-- start ENTRIES --

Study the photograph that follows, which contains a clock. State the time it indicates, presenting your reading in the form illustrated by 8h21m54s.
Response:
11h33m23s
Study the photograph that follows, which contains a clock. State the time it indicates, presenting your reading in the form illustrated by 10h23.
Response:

-- end ENTRIES --
-- start ENTRIES --

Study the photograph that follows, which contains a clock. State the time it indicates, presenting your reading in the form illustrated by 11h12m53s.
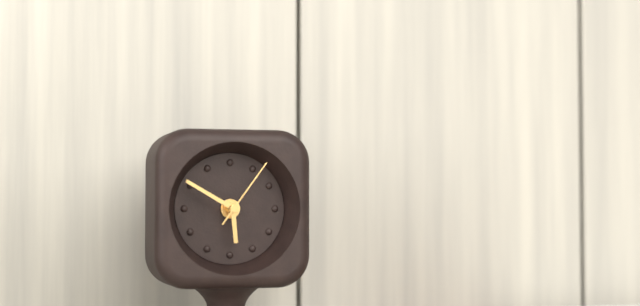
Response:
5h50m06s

-- end ENTRIES --
-- start ENTRIES --

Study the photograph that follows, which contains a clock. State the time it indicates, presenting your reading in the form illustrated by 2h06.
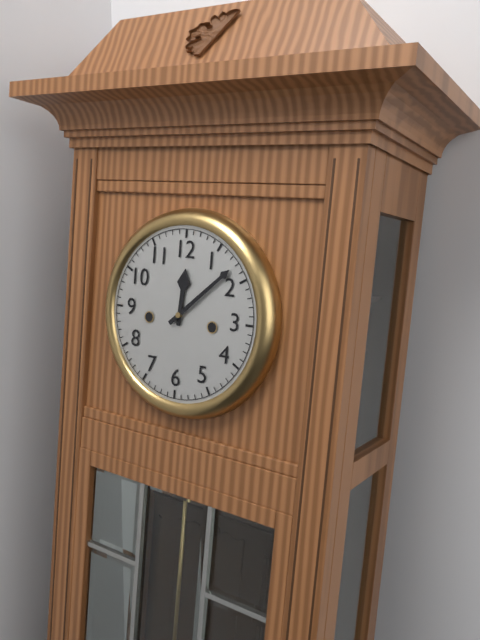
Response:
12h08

-- end ENTRIES --

_STATED PROBLEM_
Count the lines in the material above that contain the string "reading", matching case exactly, and reply with the number alone.

_EXERCISE RESULT_
4